Ambassador Jaime S.
Bautista, Doctor of laws
ON THE BANGSAMORO IDENTITY
The
completion of the peace process with the Muslim Islamic Liberation Front (MILF)
in 2014 appears to be a priority task of the Philippine Government because the
absence of peace and security has hampered development in Mindanao and is one
of the root causes of poverty in parts of Mindanao.
The
early conclusion of the peace agreement may also allow the whole country to
benefit more fully from the ASEAN Economic Community scheduled to be in place
by the end of 2015, by taking advantage of the southern Philippines’
geographical proximity to Brunei, Indonesia and
Malaysia for trade/transport corridors, developing Mindanao as a
breadbasket for the BIMP/EAGA (Brunei Darussalam, Malaysia, Philippines - East
ASEAN Growth Area) and promoting tourism for Archipelagic ASEAN.
The
Framework Agreement on the Bangsamoro (FAB) has sought to create a new
political entity (NPE) acceptable to the MILF, but without conceding statehood
to this NPE, which would pose a threat to the territorial integrity of the
Republic of the Philippines.
During
the twentieth century, the constituent states of the Union of Soviet Socialist
Republics and of the Socialist Federal Republic of Yugoslavia succeeded in obtaining
independence. Many other entities
aspired to statehood but without success, among which was the Euskadi Ta Askatasuna (Basque Homeland
and Freedom or ETA), the armed terrorist organization in the Basque autonomous
region of Spain.
A
more recent example of an entity wishing to obtain statehood and independence
is the Independentisme Catala, a
separatist movement in Catalonia located in northeast Spain. Spain is governed by its 1978 Constitution
and has a unitary government with a Parliament in Madrid. The Central Government
has devolved self-governance to its 17 autonomous regions in accordance with
the Constitution but none of them can unilaterally break away.
Catalonia
has a population of 7.5 million people and is composed of four provinces,
including Barcelona where the regional Parliament is located and where the
movement has the strongest support.
Last December, Catalan President Artur Mas announced that the four
pro-independence parties, which hold a majority in the regional Parliament, had
agreed to hold a referendum on 9 November 2014, which would ask Catalan voters
a two-part referendum question: Do you
want Catalonia to become a state? Do you
want that state to be independent? He
explained that this date was chosen to allow for discussions with the Spanish
government “to stage the consultation legally.”
The
Spanish Prime Minister, Mariano Rajoy replied that the referendum would be
considered illegal and that any discussion or debate on this was out of the
question. The position of the Spanish
government is that this referendum requires prior constitutional procedures and
authorization by the State, and is a matter for every Spanish citizen to be
consulted because it is up to all the Spanish citizens to determine the
territorial organization of the State.

Stored data:
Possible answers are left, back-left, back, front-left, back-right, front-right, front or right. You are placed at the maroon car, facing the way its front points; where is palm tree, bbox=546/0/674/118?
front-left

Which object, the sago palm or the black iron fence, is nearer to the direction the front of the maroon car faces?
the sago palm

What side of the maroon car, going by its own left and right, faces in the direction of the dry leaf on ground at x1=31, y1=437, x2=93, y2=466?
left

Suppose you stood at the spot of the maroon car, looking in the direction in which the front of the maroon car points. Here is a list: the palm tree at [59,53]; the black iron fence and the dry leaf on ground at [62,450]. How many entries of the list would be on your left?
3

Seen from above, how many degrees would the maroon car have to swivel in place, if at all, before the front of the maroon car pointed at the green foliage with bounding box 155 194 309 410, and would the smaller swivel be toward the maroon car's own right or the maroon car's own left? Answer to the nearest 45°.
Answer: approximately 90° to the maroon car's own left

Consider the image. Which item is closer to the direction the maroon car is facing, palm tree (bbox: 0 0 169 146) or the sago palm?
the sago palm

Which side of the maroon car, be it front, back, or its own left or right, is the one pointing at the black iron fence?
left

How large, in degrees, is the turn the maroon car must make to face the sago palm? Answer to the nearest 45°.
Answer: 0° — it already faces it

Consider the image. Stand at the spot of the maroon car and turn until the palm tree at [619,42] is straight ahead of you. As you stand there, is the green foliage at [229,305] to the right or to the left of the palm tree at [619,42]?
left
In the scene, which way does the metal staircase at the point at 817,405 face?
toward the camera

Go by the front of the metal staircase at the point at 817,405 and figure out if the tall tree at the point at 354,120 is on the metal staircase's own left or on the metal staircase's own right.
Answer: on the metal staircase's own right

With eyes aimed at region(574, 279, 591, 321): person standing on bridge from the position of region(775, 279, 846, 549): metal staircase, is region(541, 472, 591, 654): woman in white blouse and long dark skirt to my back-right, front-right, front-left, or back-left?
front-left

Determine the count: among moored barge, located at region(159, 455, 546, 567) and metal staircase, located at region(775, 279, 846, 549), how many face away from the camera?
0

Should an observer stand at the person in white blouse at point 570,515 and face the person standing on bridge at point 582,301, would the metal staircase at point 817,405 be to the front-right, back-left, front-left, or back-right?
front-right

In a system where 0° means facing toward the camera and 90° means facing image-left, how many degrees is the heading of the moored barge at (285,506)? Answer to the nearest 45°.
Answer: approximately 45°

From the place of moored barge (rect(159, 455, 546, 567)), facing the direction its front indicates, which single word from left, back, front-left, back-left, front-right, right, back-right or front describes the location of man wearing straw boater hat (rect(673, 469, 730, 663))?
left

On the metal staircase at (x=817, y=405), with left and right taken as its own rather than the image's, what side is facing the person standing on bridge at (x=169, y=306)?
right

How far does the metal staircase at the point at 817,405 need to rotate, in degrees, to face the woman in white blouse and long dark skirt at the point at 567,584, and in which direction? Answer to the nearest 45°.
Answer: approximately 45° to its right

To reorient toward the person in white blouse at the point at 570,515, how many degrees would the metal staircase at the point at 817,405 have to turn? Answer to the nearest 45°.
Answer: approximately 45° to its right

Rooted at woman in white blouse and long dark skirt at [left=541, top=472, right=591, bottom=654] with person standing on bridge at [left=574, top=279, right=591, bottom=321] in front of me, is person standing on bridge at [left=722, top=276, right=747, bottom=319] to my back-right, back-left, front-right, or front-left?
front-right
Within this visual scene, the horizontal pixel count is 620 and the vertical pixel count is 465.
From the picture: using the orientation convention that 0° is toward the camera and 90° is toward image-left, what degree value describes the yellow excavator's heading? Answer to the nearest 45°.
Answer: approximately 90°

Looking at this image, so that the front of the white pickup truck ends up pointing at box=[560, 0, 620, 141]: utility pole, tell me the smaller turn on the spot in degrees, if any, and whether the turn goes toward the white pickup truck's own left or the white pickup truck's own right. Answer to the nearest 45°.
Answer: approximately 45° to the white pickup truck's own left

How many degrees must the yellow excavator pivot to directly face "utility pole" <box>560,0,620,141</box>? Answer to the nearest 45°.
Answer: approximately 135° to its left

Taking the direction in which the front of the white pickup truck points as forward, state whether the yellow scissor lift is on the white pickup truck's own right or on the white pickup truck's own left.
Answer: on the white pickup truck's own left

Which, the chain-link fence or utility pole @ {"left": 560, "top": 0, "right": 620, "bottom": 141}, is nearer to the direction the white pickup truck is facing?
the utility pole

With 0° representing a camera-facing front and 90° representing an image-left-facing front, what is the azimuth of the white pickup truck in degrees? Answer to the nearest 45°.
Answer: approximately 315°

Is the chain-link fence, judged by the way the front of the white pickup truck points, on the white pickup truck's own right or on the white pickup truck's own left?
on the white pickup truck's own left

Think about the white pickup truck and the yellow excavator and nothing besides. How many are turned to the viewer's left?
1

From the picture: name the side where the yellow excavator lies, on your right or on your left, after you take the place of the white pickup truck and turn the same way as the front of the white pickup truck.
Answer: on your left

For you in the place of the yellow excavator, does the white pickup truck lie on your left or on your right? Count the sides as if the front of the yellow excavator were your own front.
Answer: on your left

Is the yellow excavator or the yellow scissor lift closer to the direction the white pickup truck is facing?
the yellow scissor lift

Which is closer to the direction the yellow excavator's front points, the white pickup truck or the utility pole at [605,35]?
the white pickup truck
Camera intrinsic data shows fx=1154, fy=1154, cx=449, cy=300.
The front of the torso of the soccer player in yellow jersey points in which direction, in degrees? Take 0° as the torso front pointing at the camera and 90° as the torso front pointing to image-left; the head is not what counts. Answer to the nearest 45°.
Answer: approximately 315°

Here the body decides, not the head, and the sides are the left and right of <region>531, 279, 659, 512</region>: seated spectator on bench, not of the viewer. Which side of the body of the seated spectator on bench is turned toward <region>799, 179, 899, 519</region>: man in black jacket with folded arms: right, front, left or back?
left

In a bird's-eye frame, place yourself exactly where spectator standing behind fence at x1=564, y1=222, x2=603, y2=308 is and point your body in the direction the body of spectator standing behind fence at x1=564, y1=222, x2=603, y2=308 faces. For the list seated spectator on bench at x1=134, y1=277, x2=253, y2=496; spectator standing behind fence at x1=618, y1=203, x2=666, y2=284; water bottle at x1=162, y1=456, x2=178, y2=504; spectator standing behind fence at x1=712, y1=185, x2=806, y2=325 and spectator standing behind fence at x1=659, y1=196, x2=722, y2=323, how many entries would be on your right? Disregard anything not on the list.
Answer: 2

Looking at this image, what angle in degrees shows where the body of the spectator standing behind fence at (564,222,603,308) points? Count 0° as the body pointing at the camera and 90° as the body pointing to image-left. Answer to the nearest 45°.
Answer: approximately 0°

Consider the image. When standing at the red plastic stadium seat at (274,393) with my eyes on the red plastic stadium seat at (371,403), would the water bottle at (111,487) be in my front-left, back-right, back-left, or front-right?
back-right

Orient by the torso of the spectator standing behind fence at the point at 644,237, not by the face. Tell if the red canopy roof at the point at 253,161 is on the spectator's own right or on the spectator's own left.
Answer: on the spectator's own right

» Tasks to carry out:
1. Answer these from the essay on the Bangsamoro identity:
(a) By when is the ASEAN Economic Community scheduled to be in place?
(b) How many autonomous regions does Spain have?
(c) On what date was the Catalan referendum to be held?
2. List every way the essay on the Bangsamoro identity gives for the country to benefit more fully from the ASEAN Economic Community.
3. Carry the essay on the Bangsamoro identity forward from its last sentence.

» Answers to the exercise:
1.
(a) By the end of 2015.
(b) 17.
(c) 9 November 2014.

2.
- Taking advantage of the southern Philippines' geographical proximity to Brunei, Indonesia and Malaysia for trade/transport corridors
- Developing Mindanao as a breadbasket for the BIMP/EAGA
- Promoting tourism for Archipelagic ASEAN

3.
Support
for Catalan independence is attributed to the notion that Catalonia is a
nation, derived from contemporary political and cultural ideology based on the
history of Catalonia, the Catalan language, and Catalan traditions. However, in a judgment dated 28 June 2010,
the Constitutional Court of
Spain
declared as without any legal effect references to “Catalonia as a nation” and
the “national reality of Catalonia” expressed in the 2006 Statute of Autonomy
of Catalonia.
The
Court also ruled that under the Spanish constitution, only the Spanish
nationality is recognized although there is provision in the Spanish
Constitution that makes reference to nationalities and regions, which composes the
Spanish nation. This reference is found
in Article 2 which provides: “The Constitution is based on the indissoluble
unity of the Spanish Nation, the common and indivisible country of all
Spaniards; it recognizes and guarantees the right to autonomy of the
nationalities and regions of which it is composed, and solidarity amongst them
all.” Interpreting this reference to “nationalities” in Article 2, the Court,
held that this was a historical and cultural term and had no legal weight, and
that Spain remained the only nation recognized by the Constitution.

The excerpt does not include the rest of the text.